Basel city council electionsSP and SVP make gains - LDP loses
SDA
21.10.2024 - 06:55
The SP was the strongest party in the Basel cantonal elections on Sunday, gaining one seat, while the Greens remain stable.
21.10.2024, 06:55
SDA
The SP was the strongest party in the Basel cantonal elections on Sunday, gaining one seat, while the Greens remain stable. The previously leading bourgeois party, the LDP, lost two seats and was overtaken by the SVP in terms of voter strength, as the final results from Sunday evening showed. However, there are no major shifts.
With 31 seats, the SP remains the strongest parliamentary group in the Grand Council, although it has lost ground in terms of voter share. This amounted to 29.2%, 0.8 percentage points less than in the 2020 elections. Nevertheless, the SP gained one seat. SP President Lisa Mathys told the Keystone-SDA news agency that the result was a vote of confidence from voters in the parliamentary work of recent years.
Mathys added that the SP's successes on issues such as the cantonal minimum wage, childcare funding and climate targets had certainly contributed to this. However, as the red-green party still does not have a majority in the Grand Council despite winning seats and therefore needs allies to find solutions that are capable of winning a majority, not much will change in parliamentary work.
SVP scores with security issues
The SVP also won the election. It was able to increase its voter share from 11% to 13.3%. This means that it, and no longer the LDP, is the strongest conservative force in the canton. It was able to increase its number of seats from 11 to 12.
Like the SP, however, it was not quite able to make up for the loss of 4 seats in the 2020 elections. "We scored well in the election campaign with the issue of security," said SVP party president Pascal Messerli, explaining the reasons for the good result.
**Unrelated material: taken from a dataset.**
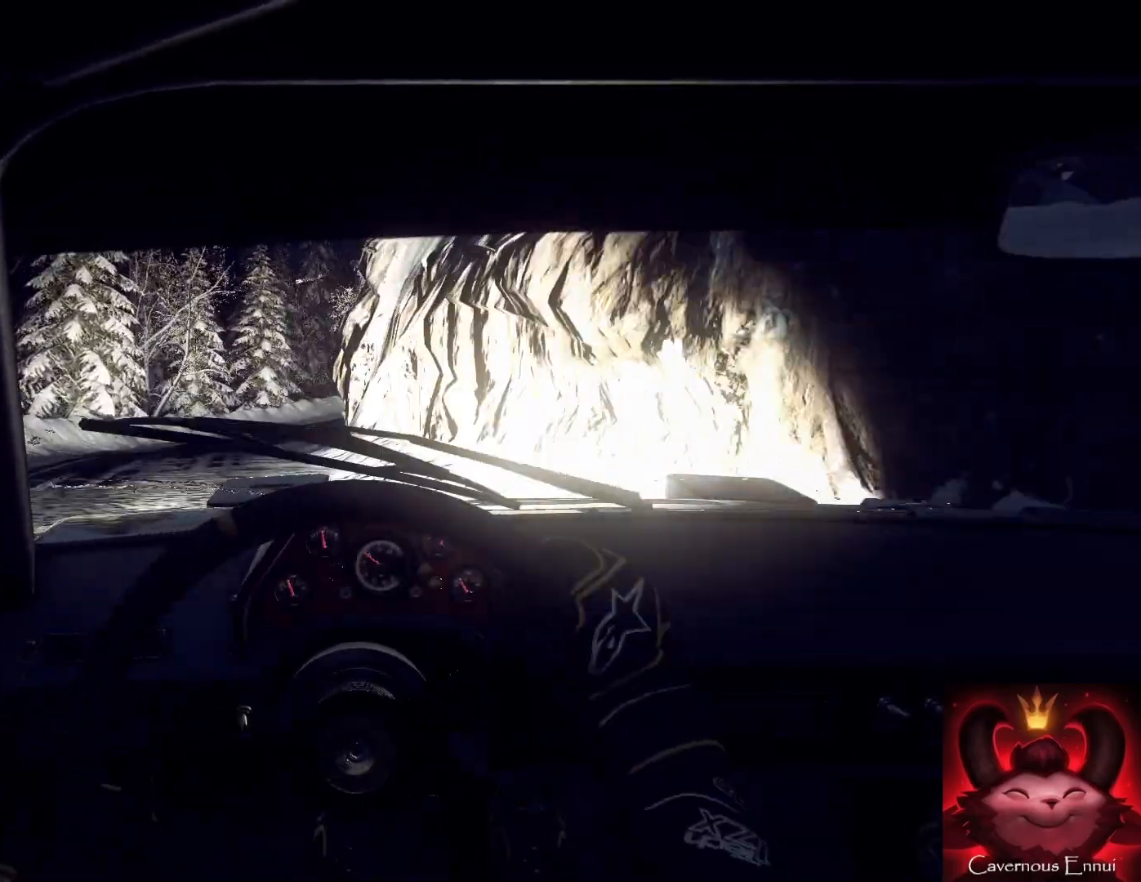
{"buttons": [], "left_stick": "right", "right_stick": "center", "events": [[100, "right_stick", "up"], [200, "left_stick", "center"], [367, "left_stick", "left"], [500, "left_stick", "right"], [500, "right_stick", "center"]]}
The loser in the middle-class bloc is the Basel-specific LDP. It lost 2 seats and had to settle for a voter share of 12.4 percent (1.7 percentage points less). In her explanation for this result, LDP party president Patricia von Falkenstein came to a similar conclusion to Messerli.
The security and migration issues in the SVP's election campaign had probably helped it to overtake the LDP. However, von Falkenstein emphasized that her party remains the strongest civic group in parliament - thanks to the representative of the small local party "Aktives Bettingen".
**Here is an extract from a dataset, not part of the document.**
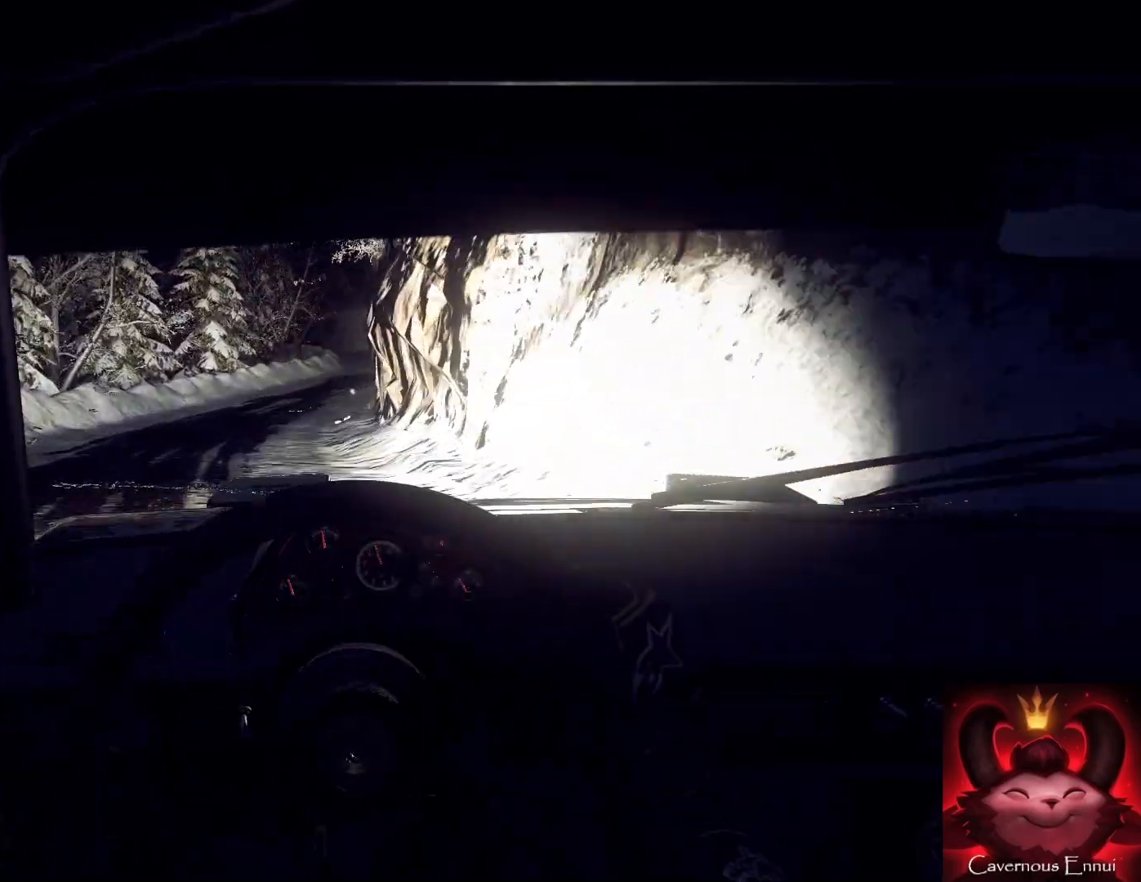
{"buttons": [], "left_stick": "left", "right_stick": "center", "events": [[33, "left_stick", "center"], [200, "left_stick", "right"], [267, "left_stick", "center"], [333, "left_stick", "left"]]}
Still two blocks with the GLP in between
The Green Liberals' voter share shrank from 7.8 to 6.8 percent. Although they are now only represented in parliament by 7 instead of 8 people, their role is unlikely to change much. With 49 seats, the left-wing party is facing a middle-class block of 43 seats.
Party President Serge Meyer told the Keystone-SDA news agency that he was satisfied that the GLP would still be able to play the role of tongues on the scales. A novelty was that this time the Greens and the left-wing party Basta ran on their own and no longer as the Green-Alternative Alliance with a joint list.
Even separately, the two parties were able to retain their total of 18 seats with a voter share of 11 and 6.7 percent respectively. Overall, this is 1.1 percentage points more than the alliance achieved four years ago.
In contrast to the canton of Aargau on today's election Sunday and the national trend, the Greens did not suffer any losses. Basta gained 6 seats, making it a new independent party with parliamentary group strength.
Small party EPP makes gains
The FDP and the Center Party remain equally strong in the town hall. The Liberals achieved a voter share of 7.9% - only slightly less than four years ago. The Center Party remained stable at 7 seats and increased its voter share by 0.4 percentage points to 6.7%.
Their parliamentary group partners from the small party EPP increased their previous 3 seats to 4 with almost the same voter share of 3.6%. It is just not enough for the parliamentary group strength.
The far-right People's Action Party, whose parliamentarian Eric Weber is not a member of any parliamentary group, is still represented with 1 seat.
Voter turnout was 41.3 percent. This is lower than four years ago, when it was 43.5 percent in the parliamentary elections.